Wherever a line holds the word "sunt", copy that line from the data.

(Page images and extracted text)
--

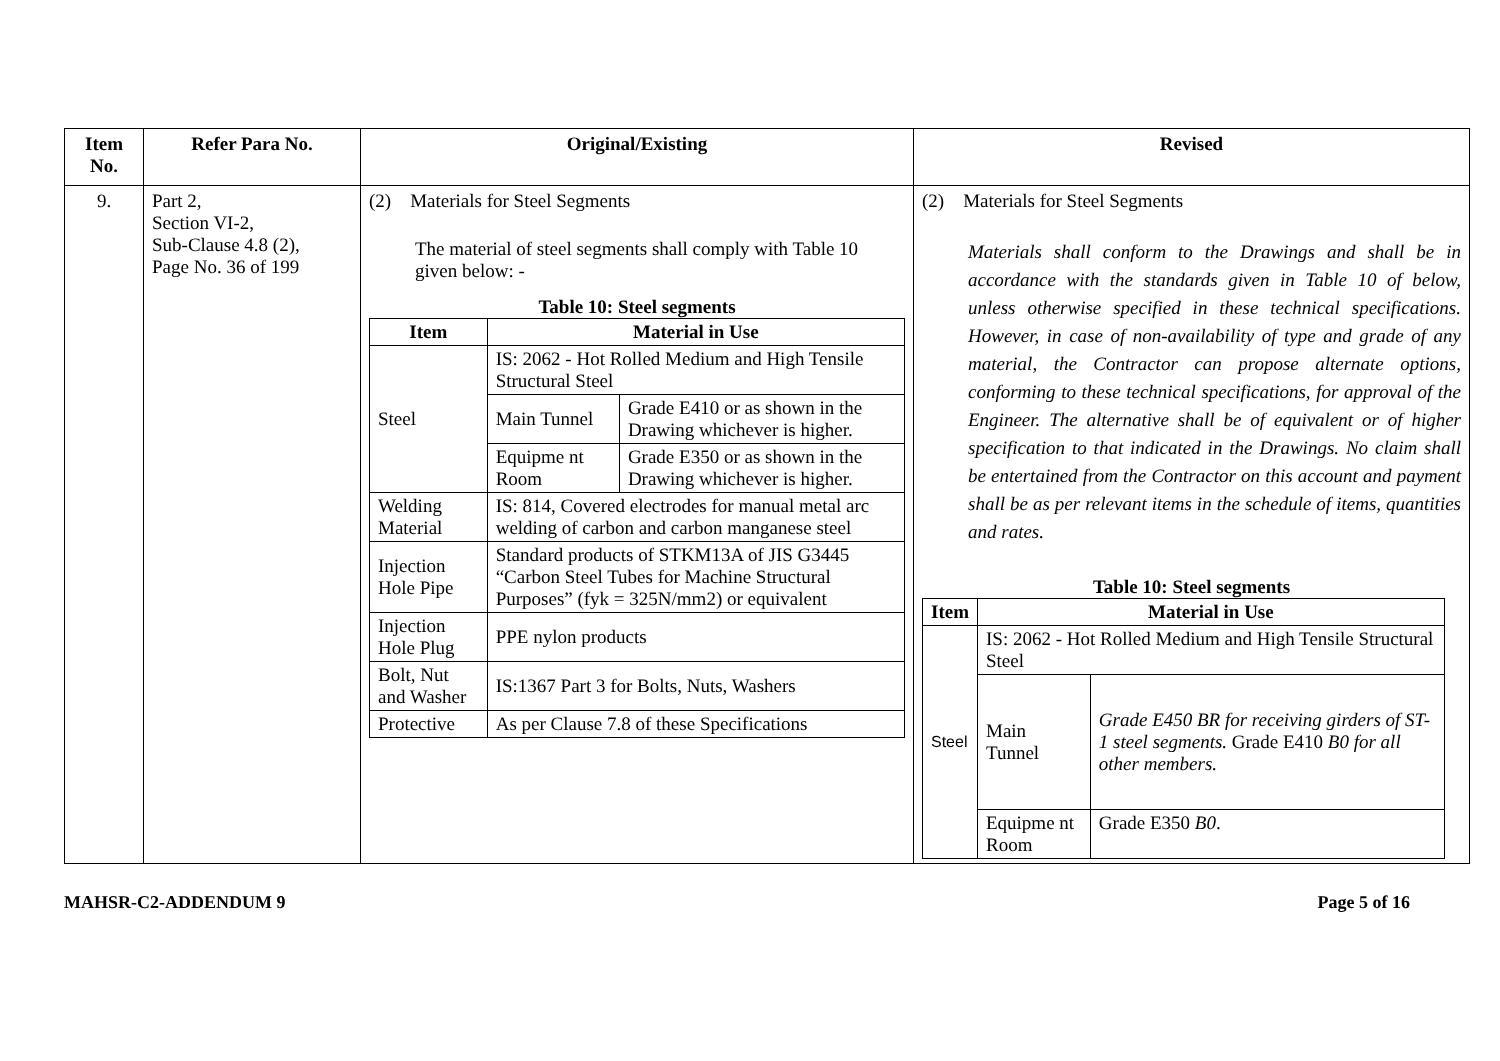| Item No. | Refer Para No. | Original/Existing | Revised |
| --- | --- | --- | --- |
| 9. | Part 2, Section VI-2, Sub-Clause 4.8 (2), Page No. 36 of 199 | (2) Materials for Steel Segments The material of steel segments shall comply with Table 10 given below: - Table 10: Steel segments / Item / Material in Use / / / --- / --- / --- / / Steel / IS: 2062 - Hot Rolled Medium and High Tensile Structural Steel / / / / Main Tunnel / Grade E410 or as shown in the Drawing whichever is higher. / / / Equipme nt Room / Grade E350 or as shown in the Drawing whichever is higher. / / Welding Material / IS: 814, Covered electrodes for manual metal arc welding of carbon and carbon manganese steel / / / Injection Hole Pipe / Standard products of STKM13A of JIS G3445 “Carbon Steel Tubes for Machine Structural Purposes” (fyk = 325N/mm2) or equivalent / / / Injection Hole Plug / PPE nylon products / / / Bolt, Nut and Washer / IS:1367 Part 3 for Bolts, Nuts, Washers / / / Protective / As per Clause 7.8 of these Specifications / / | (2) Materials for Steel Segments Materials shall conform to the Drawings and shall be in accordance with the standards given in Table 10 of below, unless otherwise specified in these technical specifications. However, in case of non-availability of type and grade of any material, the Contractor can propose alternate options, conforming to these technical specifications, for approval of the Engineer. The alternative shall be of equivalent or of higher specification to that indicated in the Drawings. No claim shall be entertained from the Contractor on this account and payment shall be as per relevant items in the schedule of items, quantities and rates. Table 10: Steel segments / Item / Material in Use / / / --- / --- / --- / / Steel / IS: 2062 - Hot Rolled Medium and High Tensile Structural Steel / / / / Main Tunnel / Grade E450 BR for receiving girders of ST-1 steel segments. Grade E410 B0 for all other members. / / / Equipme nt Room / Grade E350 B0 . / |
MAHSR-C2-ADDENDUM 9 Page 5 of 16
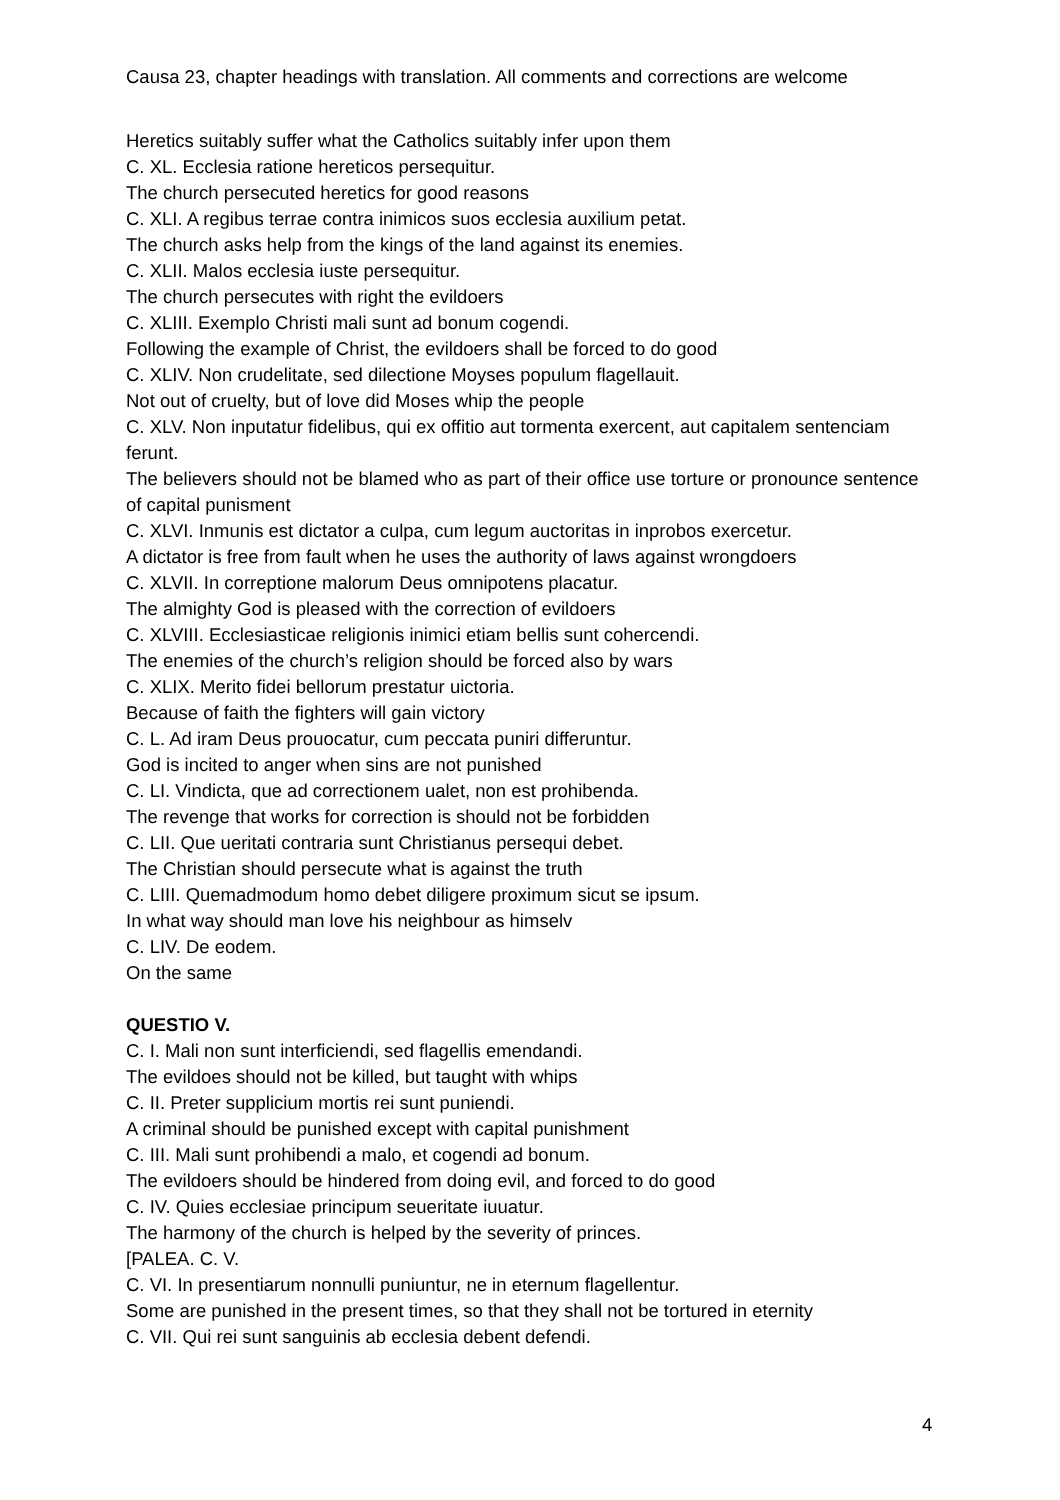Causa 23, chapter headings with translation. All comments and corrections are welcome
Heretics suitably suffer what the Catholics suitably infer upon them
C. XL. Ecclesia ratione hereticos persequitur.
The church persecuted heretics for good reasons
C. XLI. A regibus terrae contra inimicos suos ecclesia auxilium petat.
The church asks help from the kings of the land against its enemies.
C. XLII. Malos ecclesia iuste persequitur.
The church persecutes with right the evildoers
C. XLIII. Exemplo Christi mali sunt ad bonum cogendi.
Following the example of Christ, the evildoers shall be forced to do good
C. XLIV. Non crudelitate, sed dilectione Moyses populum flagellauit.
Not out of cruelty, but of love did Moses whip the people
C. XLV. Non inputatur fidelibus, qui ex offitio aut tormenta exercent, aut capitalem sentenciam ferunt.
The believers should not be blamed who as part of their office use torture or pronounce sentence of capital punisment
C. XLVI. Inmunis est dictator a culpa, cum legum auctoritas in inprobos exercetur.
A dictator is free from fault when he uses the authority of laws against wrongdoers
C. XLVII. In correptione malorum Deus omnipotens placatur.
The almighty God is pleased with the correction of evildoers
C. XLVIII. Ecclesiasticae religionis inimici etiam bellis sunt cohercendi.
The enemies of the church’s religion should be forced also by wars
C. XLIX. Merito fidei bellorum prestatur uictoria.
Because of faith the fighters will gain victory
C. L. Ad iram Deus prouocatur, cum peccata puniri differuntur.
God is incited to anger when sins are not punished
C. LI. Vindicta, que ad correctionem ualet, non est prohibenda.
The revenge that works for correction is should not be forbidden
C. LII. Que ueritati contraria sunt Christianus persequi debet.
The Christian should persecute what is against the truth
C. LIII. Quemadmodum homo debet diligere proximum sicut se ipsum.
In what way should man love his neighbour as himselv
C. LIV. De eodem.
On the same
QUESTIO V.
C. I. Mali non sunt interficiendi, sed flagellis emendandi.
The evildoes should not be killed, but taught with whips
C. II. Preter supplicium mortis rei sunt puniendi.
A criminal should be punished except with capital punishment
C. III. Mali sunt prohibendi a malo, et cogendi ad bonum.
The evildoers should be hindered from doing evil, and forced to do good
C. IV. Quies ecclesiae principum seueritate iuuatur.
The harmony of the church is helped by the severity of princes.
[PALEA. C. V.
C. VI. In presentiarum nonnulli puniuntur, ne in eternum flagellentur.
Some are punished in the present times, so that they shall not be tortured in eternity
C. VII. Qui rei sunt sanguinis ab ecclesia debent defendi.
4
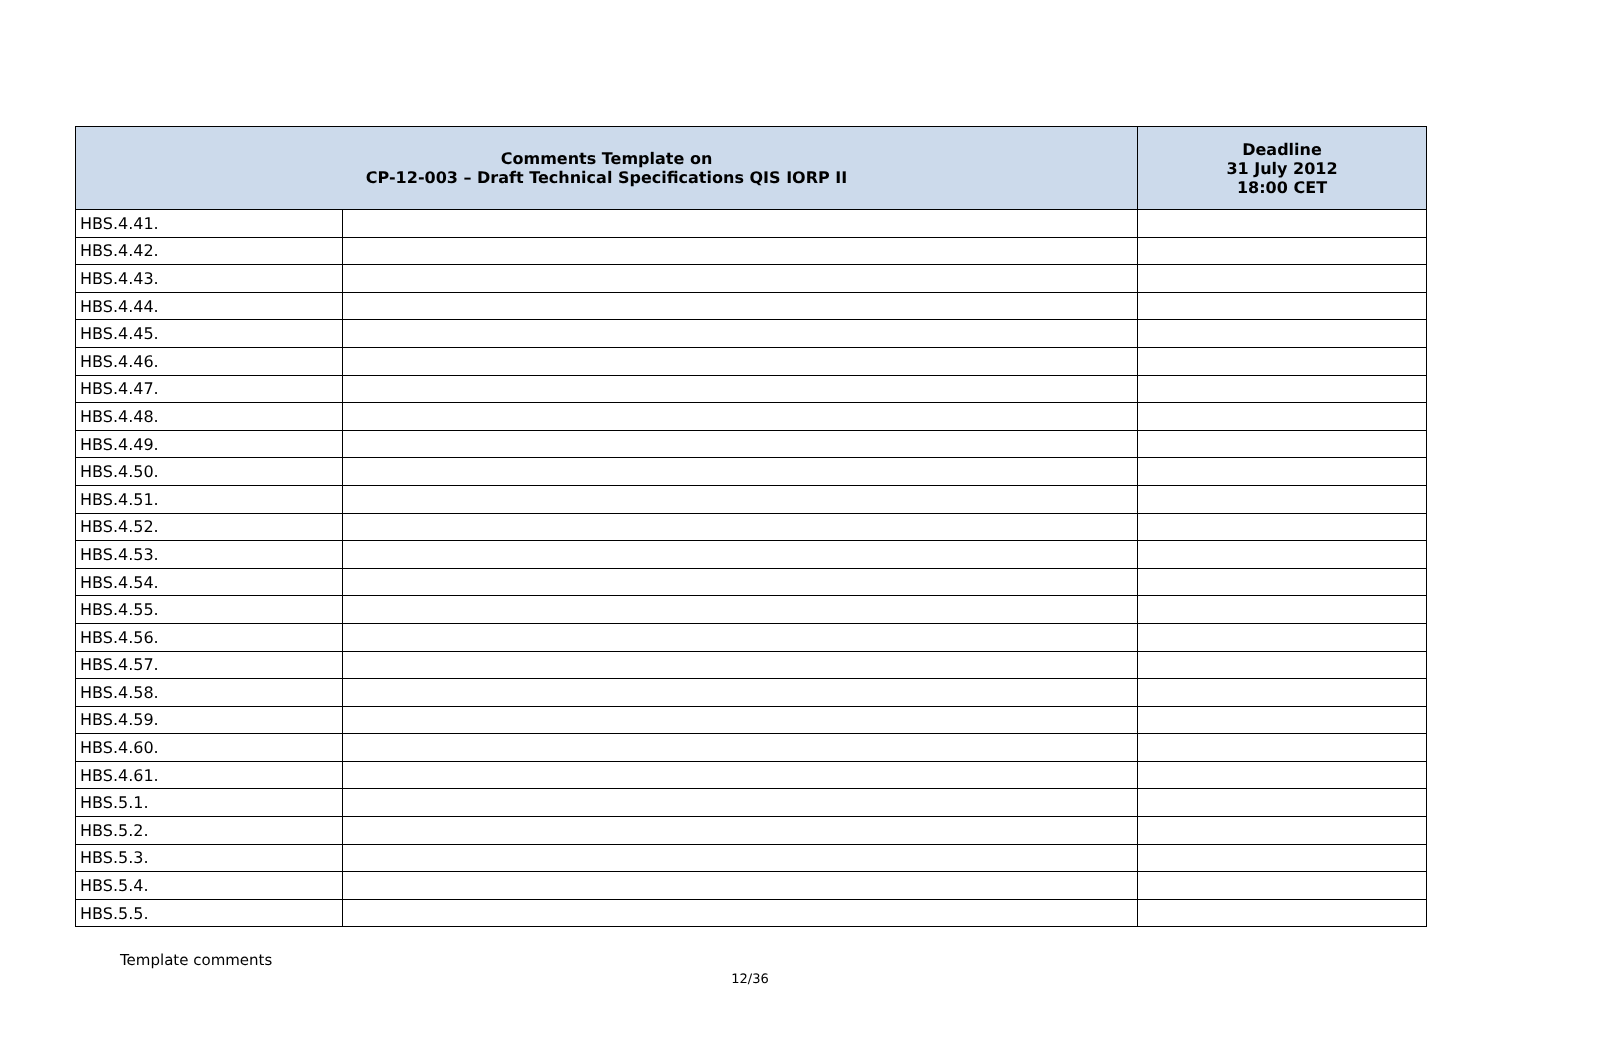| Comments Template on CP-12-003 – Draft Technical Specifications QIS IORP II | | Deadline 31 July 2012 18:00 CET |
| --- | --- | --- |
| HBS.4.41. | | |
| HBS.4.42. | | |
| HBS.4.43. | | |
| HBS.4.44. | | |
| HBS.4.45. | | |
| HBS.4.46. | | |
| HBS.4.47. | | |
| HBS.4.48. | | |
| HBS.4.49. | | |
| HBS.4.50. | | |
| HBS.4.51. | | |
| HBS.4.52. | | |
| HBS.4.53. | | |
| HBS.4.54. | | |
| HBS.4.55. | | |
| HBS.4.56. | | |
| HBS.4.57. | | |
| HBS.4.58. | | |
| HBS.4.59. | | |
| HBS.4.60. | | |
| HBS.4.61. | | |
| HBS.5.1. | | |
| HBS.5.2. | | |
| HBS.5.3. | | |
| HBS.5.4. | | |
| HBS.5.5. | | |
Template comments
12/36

--

> [ANSWER SPACE]:
C. XLIII. Exemplo Christi mali sunt ad bonum cogendi.
C. XLVIII. Ecclesiasticae religionis inimici etiam bellis sunt cohercendi.
C. LII. Que ueritati contraria sunt Christianus persequi debet.
C. I. Mali non sunt interficiendi, sed flagellis emendandi.
C. II. Preter supplicium mortis rei sunt puniendi.
C. III. Mali sunt prohibendi a malo, et cogendi ad bonum.
C. VII. Qui rei sunt sanguinis ab ecclesia debent defendi.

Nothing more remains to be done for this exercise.